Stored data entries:
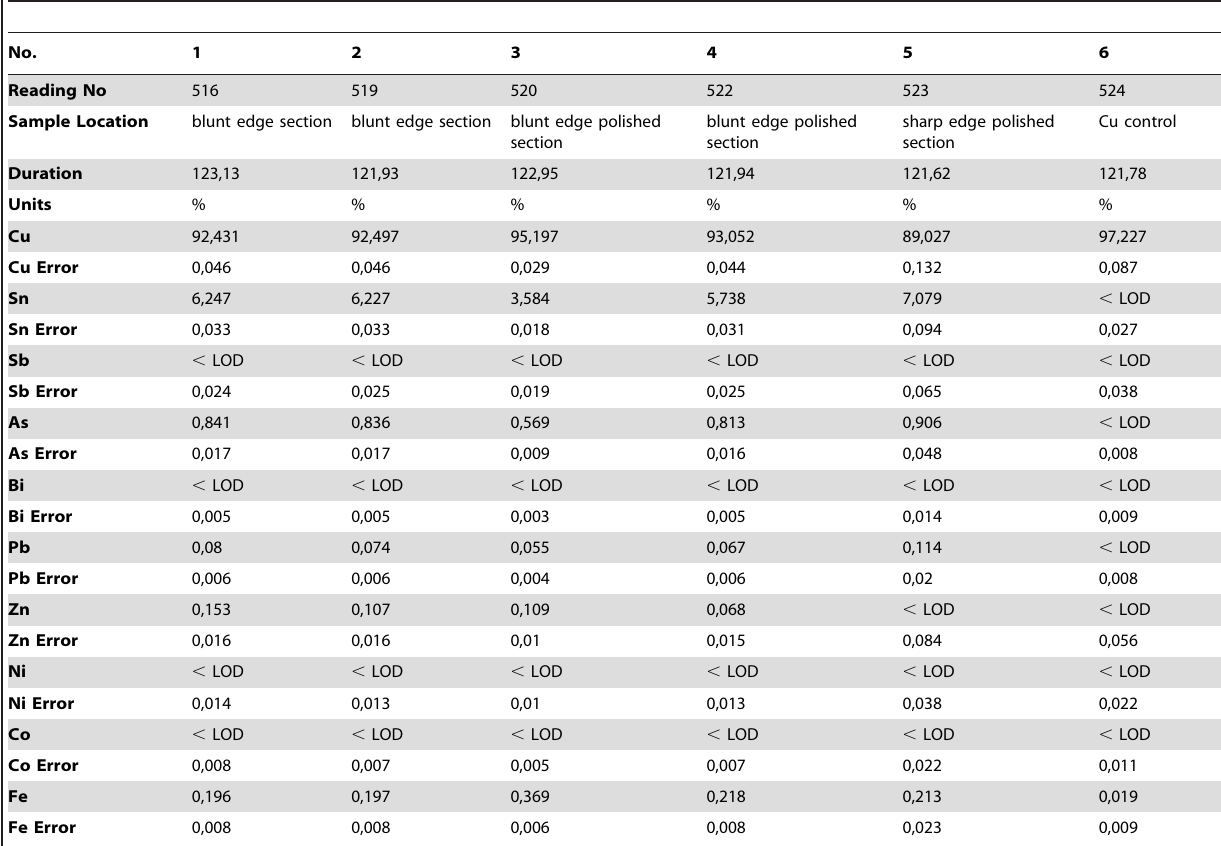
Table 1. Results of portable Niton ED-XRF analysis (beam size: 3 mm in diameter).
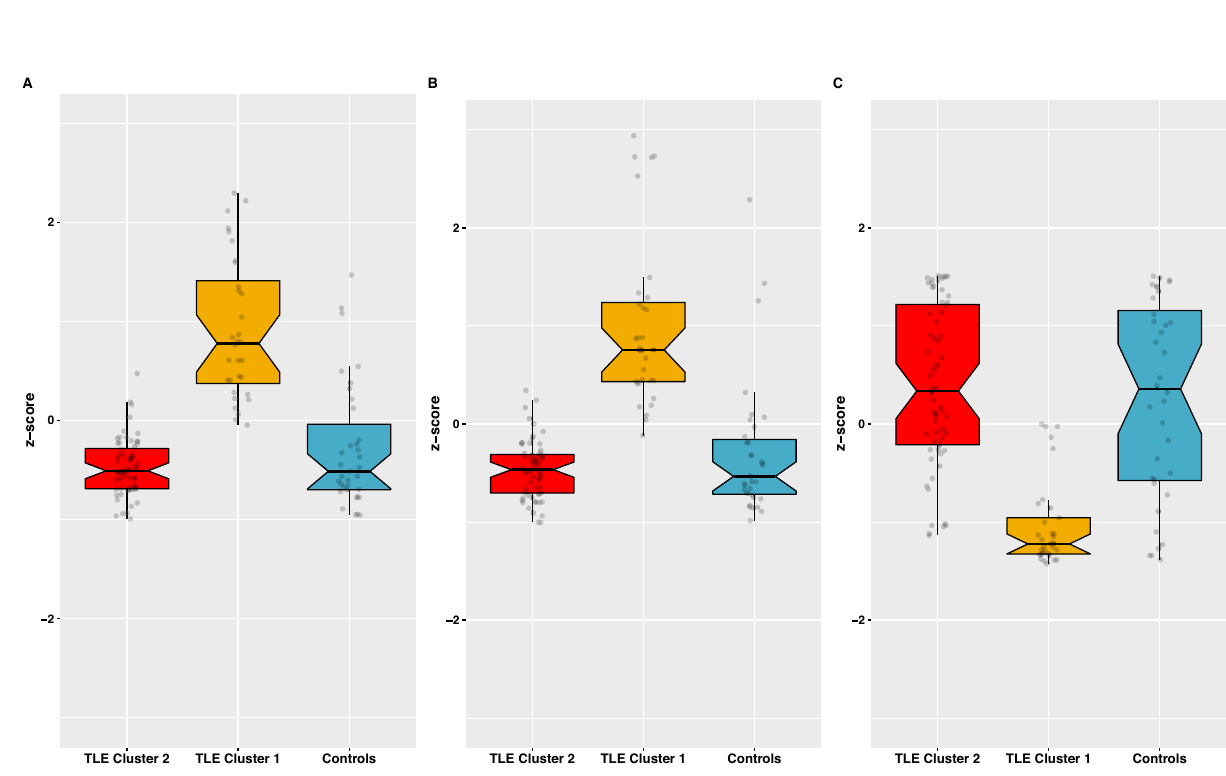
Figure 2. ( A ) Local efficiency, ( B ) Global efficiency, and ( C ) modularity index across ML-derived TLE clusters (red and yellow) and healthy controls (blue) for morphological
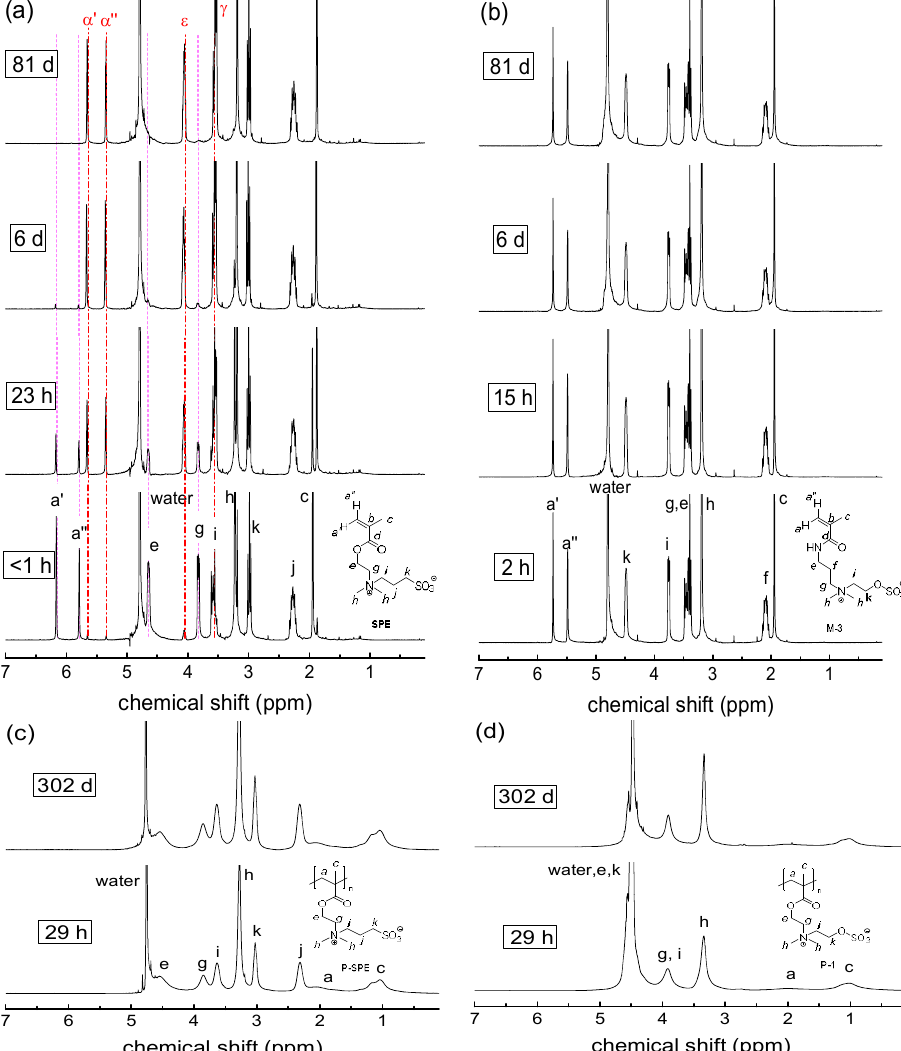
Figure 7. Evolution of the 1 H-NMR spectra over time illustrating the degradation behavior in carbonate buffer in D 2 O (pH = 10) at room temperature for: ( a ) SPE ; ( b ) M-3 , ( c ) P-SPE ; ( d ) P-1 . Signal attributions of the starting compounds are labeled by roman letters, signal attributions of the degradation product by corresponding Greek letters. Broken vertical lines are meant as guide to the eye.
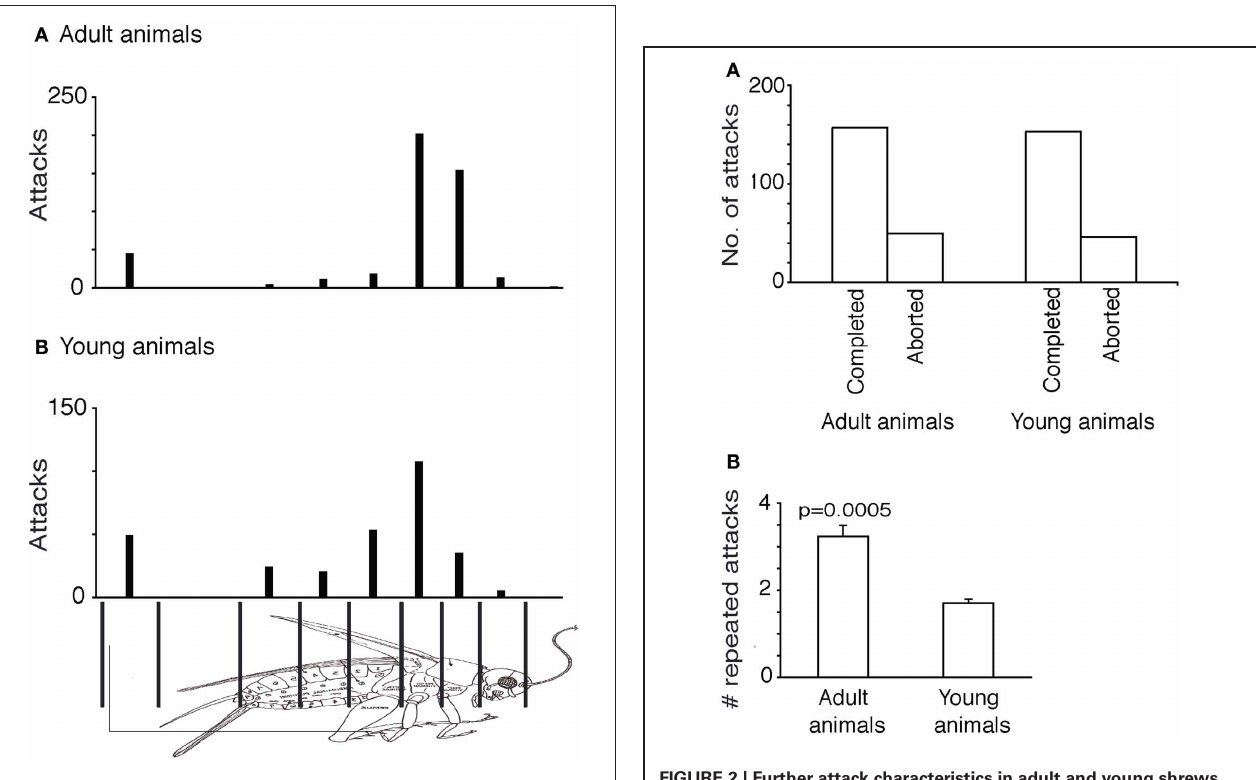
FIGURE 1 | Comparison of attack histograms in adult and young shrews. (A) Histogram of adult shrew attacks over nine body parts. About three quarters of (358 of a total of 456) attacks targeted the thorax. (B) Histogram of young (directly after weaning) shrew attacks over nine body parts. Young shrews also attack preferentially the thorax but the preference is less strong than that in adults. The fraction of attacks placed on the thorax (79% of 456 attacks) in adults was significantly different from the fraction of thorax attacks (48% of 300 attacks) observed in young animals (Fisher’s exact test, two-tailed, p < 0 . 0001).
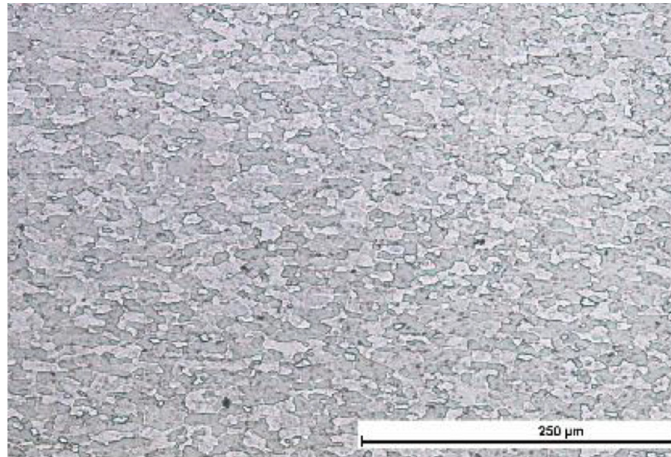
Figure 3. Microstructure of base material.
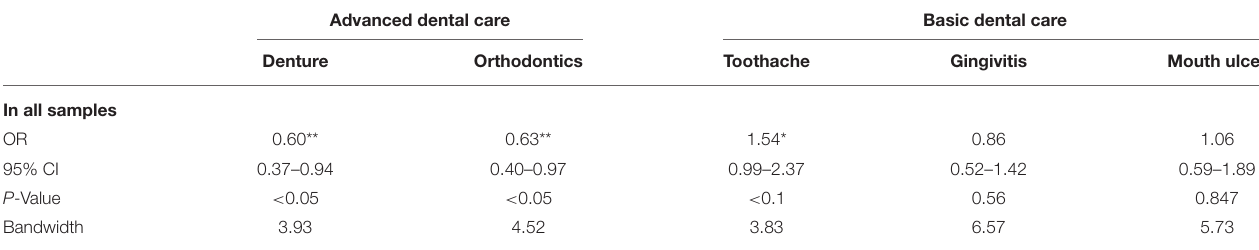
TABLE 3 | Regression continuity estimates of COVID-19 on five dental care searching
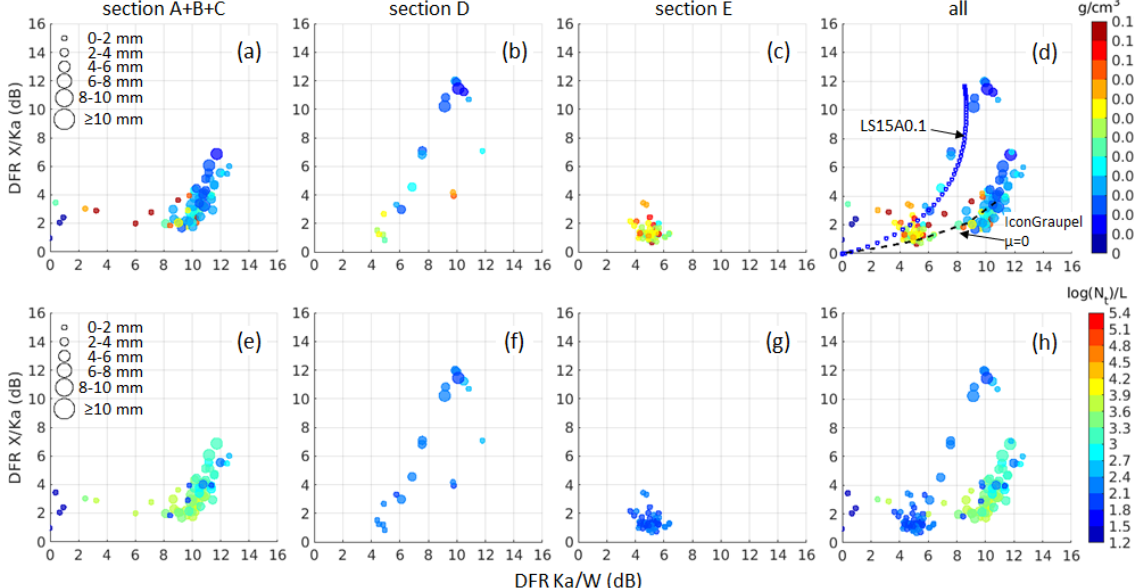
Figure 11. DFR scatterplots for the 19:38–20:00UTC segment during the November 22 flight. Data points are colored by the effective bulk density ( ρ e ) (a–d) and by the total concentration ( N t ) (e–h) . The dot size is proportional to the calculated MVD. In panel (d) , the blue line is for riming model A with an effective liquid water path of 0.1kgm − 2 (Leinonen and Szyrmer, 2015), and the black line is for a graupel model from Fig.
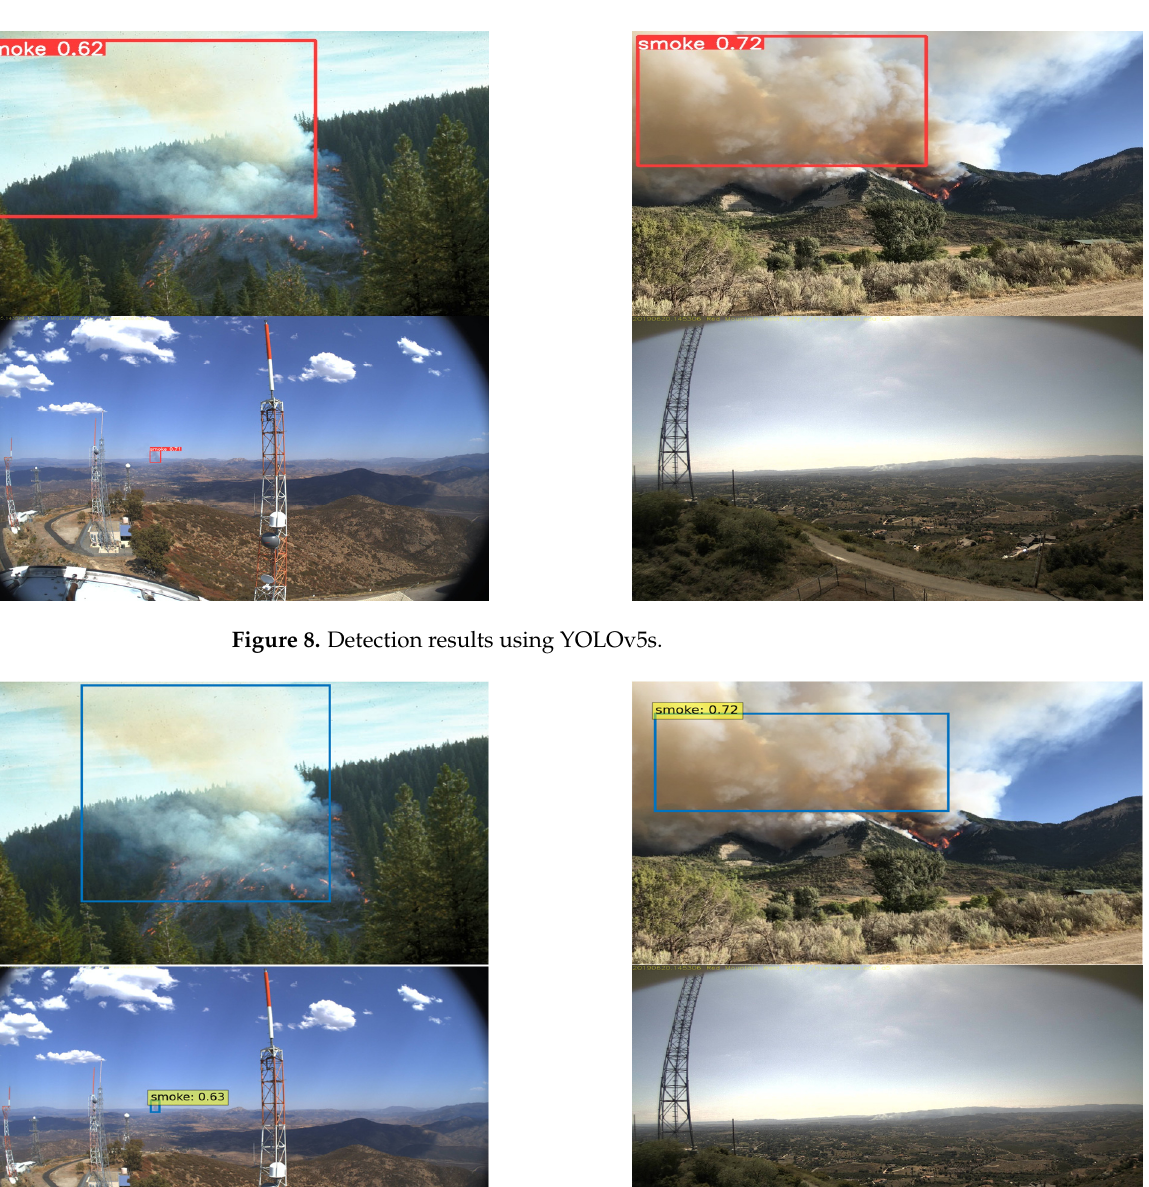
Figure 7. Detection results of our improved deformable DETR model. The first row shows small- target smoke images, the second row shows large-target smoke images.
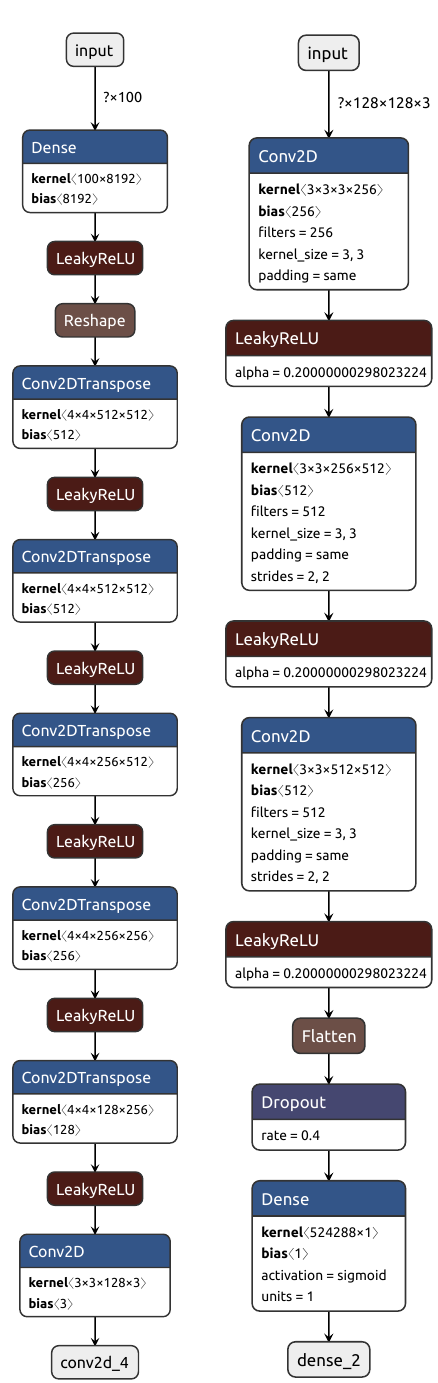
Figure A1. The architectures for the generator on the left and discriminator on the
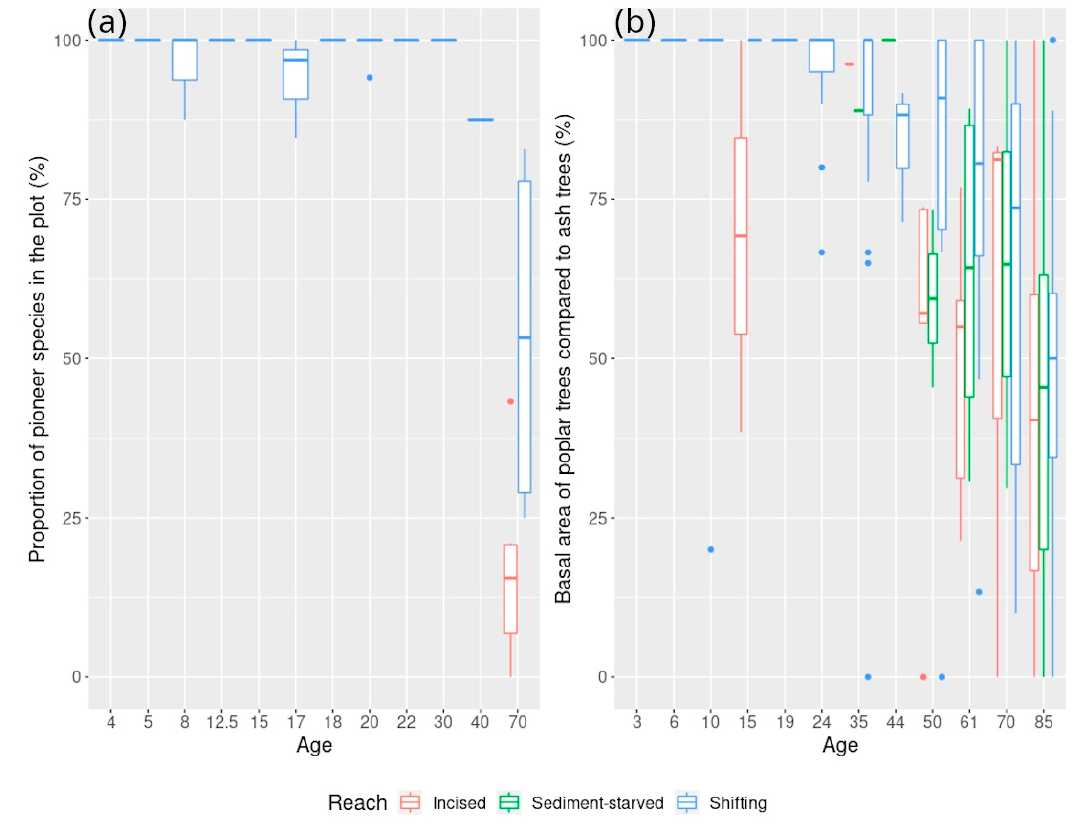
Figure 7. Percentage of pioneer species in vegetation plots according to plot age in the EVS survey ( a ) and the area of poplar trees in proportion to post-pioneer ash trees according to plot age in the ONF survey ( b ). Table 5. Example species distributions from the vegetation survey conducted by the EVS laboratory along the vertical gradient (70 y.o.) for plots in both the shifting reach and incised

# Exercise
The task calls for duplicating the data exactly, with no images kept.

# Response to the exercise
Table 1. Results of portable Niton ED-XRF analysis (beam size: 3 mm in diameter).
Figure 2. ( A ) Local efficiency, ( B ) Global efficiency, and ( C ) modularity index across ML-derived TLE clusters (red and yellow) and healthy controls (blue) for morphological
Figure 7. Evolution of the 1 H-NMR spectra over time illustrating the degradation behavior in carbonate buffer in D 2 O (pH = 10) at room temperature for: ( a ) SPE ; ( b ) M-3 , ( c ) P-SPE ; ( d ) P-1 . Signal attributions of the starting compounds are labeled by roman letters, signal attributions of the degradation product by corresponding Greek letters. Broken vertical lines are meant as guide to the eye.
FIGURE 1 | Comparison of attack histograms in adult and young shrews. (A) Histogram of adult shrew attacks over nine body parts. About three quarters of (358 of a total of 456) attacks targeted the thorax. (B) Histogram of young (directly after weaning) shrew attacks over nine body parts. Young shrews also attack preferentially the thorax but the preference is less strong than that in adults. The fraction of attacks placed on the thorax (79% of 456 attacks) in adults was significantly different from the fraction of thorax attacks (48% of 300 attacks) observed in young animals (Fisher’s exact test, two-tailed, p < 0 . 0001).
Figure 3. Microstructure of base material.
TABLE 3 | Regression continuity estimates of COVID-19 on five dental care searching
Figure 11. DFR scatterplots for the 19:38–20:00UTC segment during the November 22 flight. Data points are colored by the effective bulk density ( ρ e ) (a–d) and by the total concentration ( N t ) (e–h) . The dot size is proportional to the calculated MVD. In panel (d) , the blue line is for riming model A with an effective liquid water path of 0.1kgm − 2 (Leinonen and Szyrmer, 2015), and the black line is for a graupel model from Fig.
Figure 7. Detection results of our improved deformable DETR model. The first row shows small- target smoke images, the second row shows large-target smoke images.
Figure A1. The architectures for the generator on the left and discriminator on the
Figure 7. Percentage of pioneer species in vegetation plots according to plot age in the EVS survey ( a ) and the area of poplar trees in proportion to post-pioneer ash trees according to plot age in the ONF survey ( b ). Table 5. Example species distributions from the vegetation survey conducted by the EVS laboratory along the vertical gradient (70 y.o.) for plots in both the shifting reach and incised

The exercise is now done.